Genetic Algorithm & Fuzzy Logic Based PEM Fuel Cells Power Conversion System for AC Integration
Shahid Naseem
UCEST, Lahore Leads University, Lahore, Pakistan; National College of Business Administration Lahore, Pakistan.
M.Irfan Abid
Riphah International University, Faisalabad, Pakistan
Fuad Usman
UCEST, Lahore Leads University, Lahore, Pakistan
Fahad Ahmad
National College of Business Administration & Economics, Lahore, Pakistan
Arslan Butt
UCEST, Lahore Leads University, Lahore, Pakistan
Farhan Aas
UCEST, Lahore Leads University, Lahore, Pakistan
Tahir Alyas
National College of Business Administration & Economics, Lahore, Pakistan
Keywords: DC-AC converter, Genetic Algorithm, Proton Exchange Membrane Fuel Cell, AC Integration, Fuzzy Logic Controller, PEMPC Simulation, Proton Exchange Membrane Power Optimizer.
Abstract
In the scientific environment, the leading variables such as voltage, current, power, heat from cooling system, membrane temperature and hydrogen pressure are uses as steady state and transient behaviors of Fuel Cells (FC). In the reproducing process of Fuel Cells (FC) variations, DC-DC converters are connected transversely its terminals, the efficiency, stability and durability are considered as operational problems for steady state. Since the Proton Exchange Fuel Cell is a non-linear process and its parameters change when it is delivering energy to the grid. The conventional controllers can’t content the control objectives. In this paper, an intelligent DC-AC power optimization is proposed for Fuel Cell (FC) control system to produce energy in the grid stations and to improve the power quality when FC is supplying load to grid.
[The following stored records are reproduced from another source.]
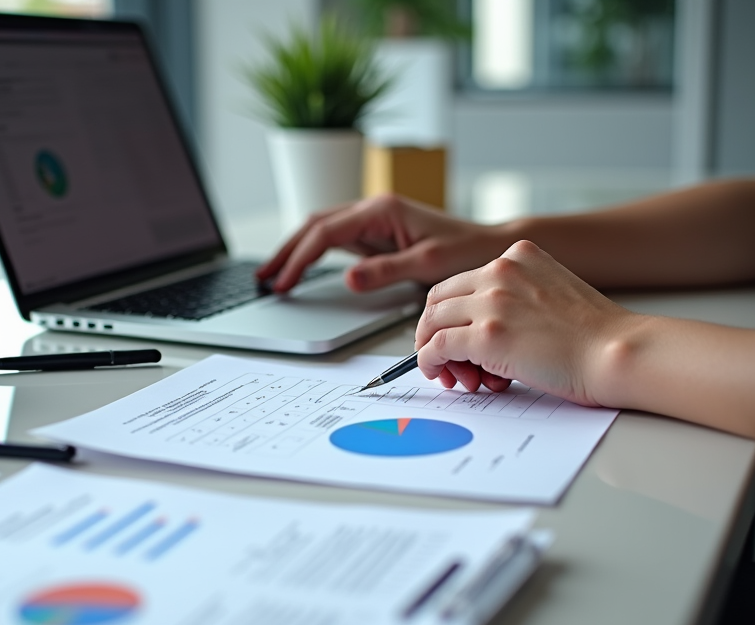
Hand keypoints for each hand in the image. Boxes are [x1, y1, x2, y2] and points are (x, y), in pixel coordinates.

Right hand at [256, 194, 510, 292]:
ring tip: (273, 274)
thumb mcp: (427, 264)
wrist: (492, 247)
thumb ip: (385, 270)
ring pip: (322, 230)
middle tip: (263, 278)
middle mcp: (374, 210)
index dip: (299, 259)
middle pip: (314, 225)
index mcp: (381, 211)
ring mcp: (375, 222)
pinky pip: (337, 241)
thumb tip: (346, 278)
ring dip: (296, 251)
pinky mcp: (379, 235)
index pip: (324, 233)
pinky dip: (315, 254)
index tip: (283, 284)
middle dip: (286, 250)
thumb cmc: (468, 252)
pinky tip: (303, 269)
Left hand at [414, 240, 636, 405]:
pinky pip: (437, 347)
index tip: (451, 334)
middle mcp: (500, 272)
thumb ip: (517, 297)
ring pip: (433, 323)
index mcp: (518, 257)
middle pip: (438, 299)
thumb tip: (481, 327)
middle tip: (443, 358)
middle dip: (435, 331)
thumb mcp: (551, 293)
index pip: (461, 282)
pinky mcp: (485, 335)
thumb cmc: (594, 336)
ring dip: (433, 351)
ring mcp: (491, 302)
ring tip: (453, 374)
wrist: (616, 352)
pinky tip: (442, 376)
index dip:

Furthermore, a Genetic Algorithm (GA) based reactive power optimization for voltage profile improvement and real power minimization in DC-AC system. A fuzzy logic controller is also used to control active power of PEM fuel cell system. Fuzzy logic controller will modify the hydrogen flow feedback from the terminal load. At the end, we will simulate DC-AC converter for checking its efficiency, stability and durability on the basis of the genetic algorithm and fuzzy logic controller to control power generation.